Using pottery to communicate science

17 Mar 2017 Matin Durrani

By Matin Durrani

You might not think theoretical physics and pottery have much in common. But they do now, thanks to a new exhibition being staged at the Knight Webb Gallery in Brixton, south-east London, which opens today.

Entitled Quantum Ceramics, the exhibition is the first solo display of ceramic works by theoretical physicist Nadav Drukker. Based at King’s College London, Drukker makes traditional studio pottery as a new way to communicate his scientific research.

Drukker, who is a string theorist, has six different projects – entitled “Circle”, “Cusp”, “Index”, “Polygons”, “Cut” and “Defect” – with each inspired by one of his research papers. His works are all traditional glazed stoneware and porcelain vessels, but decorated with mathematical symbols.
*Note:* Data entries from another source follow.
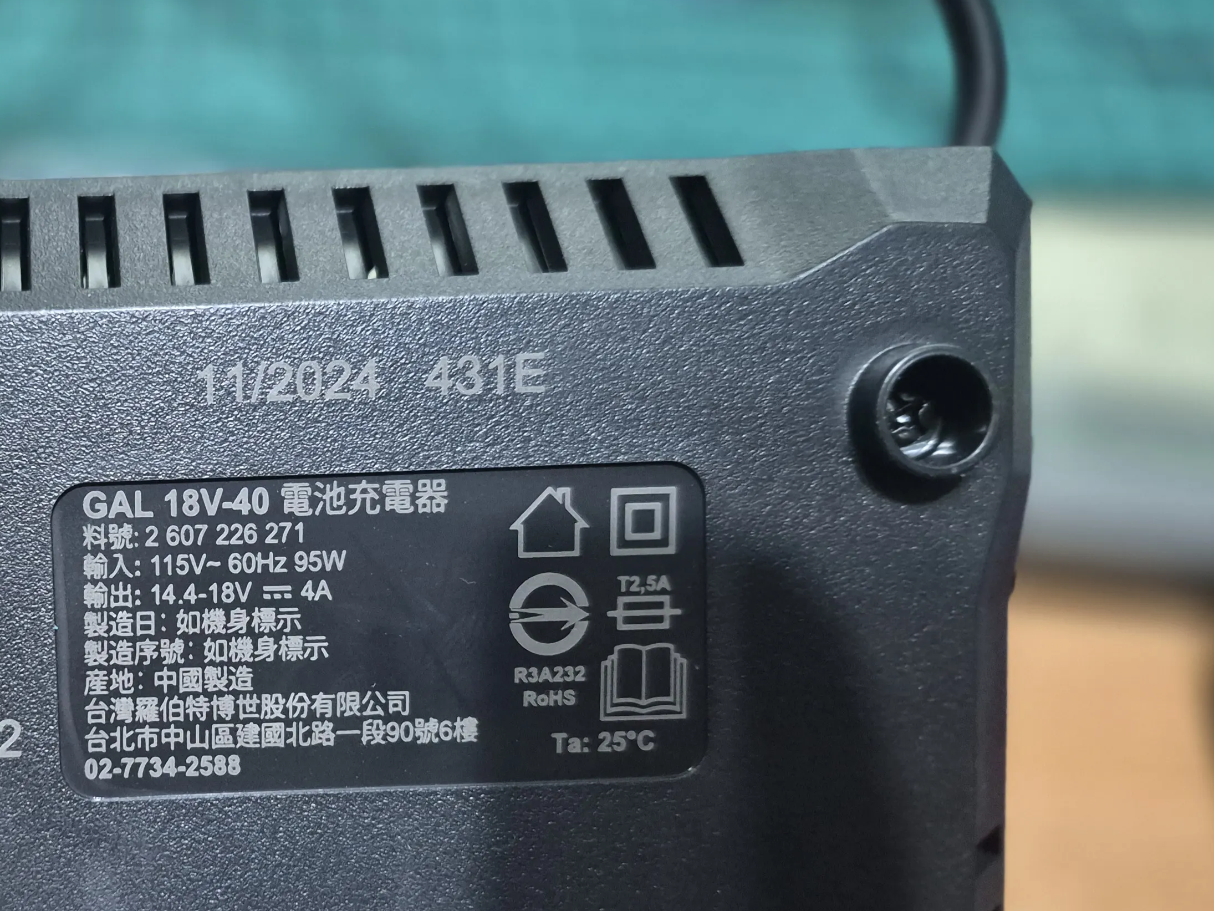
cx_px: 120
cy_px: 610
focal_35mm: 42
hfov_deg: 41.3
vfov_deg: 34.0
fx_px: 1473
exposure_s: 1/120
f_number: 1.8
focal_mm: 5.4
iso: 2000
I naturally wondered how Drukker got involved in ceramics and he told me it all started during the final year of his PhD, when he spent time at the Institute for Theoretical Physics in Santa Barbara in California.

Looking for a hobby to get away from doing physics all the time, a friend recommended pottery classes that were held in what Drukker describes as “a beautiful location on the bluff overlooking the ocean”.
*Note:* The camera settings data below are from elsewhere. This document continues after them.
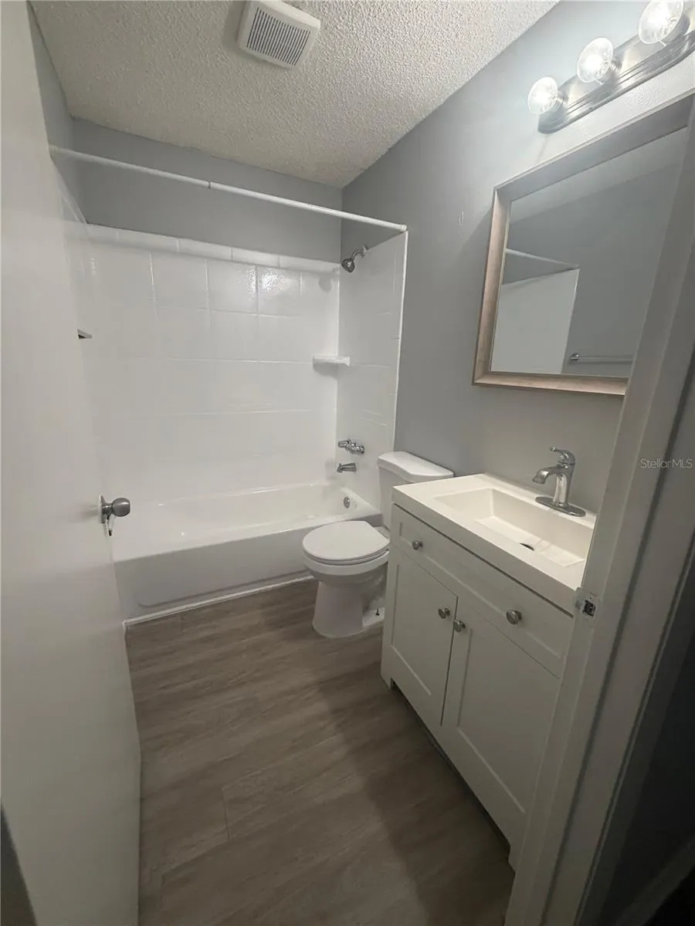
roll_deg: -2.5
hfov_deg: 85.7
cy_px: 463
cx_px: 348
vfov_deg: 102.1
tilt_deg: -14.7
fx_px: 375
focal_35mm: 14
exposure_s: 1/120
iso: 320
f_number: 2.2
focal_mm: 2.22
But when the friend stopped going, Drukker stuck with it. “I’m glad I did!” he says. And what started off as a pursuit for a new social activity soon turned into a serious hobby.

However, after many years producing traditional pottery, cups, vases, planters and so on, Drukker started looking for a new challenge.

“Many people asked me how physics and ceramics are related and I finally decided to address the question, and the easiest answer is me; I create both,” he explains. The result is a series of ceramic artefacts with equations on them – pots with maths if you like.

“For each research project that I am engaged in, I choose a form that is somehow related to the science,” Drukker explains. “Early ideas and drafts, some of them crude and some even ultimately false, are depicted on a rugged pots with rough inscriptions, highlighted or possibly obscured by the glaze. Later incarnations of the ideas – better formed, more polished, and hopefully more accurate – are depicted in finer ceramics, using for example using higher-quality clay.”

Drukker admits it’s been a long process learning to write equations and text in clay and, more importantly, getting to some meaningful representation of scientific ideas in these decorated pots.

“Rough ideas may be scattered around the pot, while finer ones could be a spiral climbing from the references to the top of the piece, mirroring the finger marks I leave when working on the wheel,” he adds.

Drukker even engraves on the base of each piece the ID numbers of any scientific articles on arXiv referenced in the relevant paper. But be warned: there are many other details of the physics encoded on the pots as a “riddle” for the viewer to decode.

Quantum Ceramics runs until 8 April.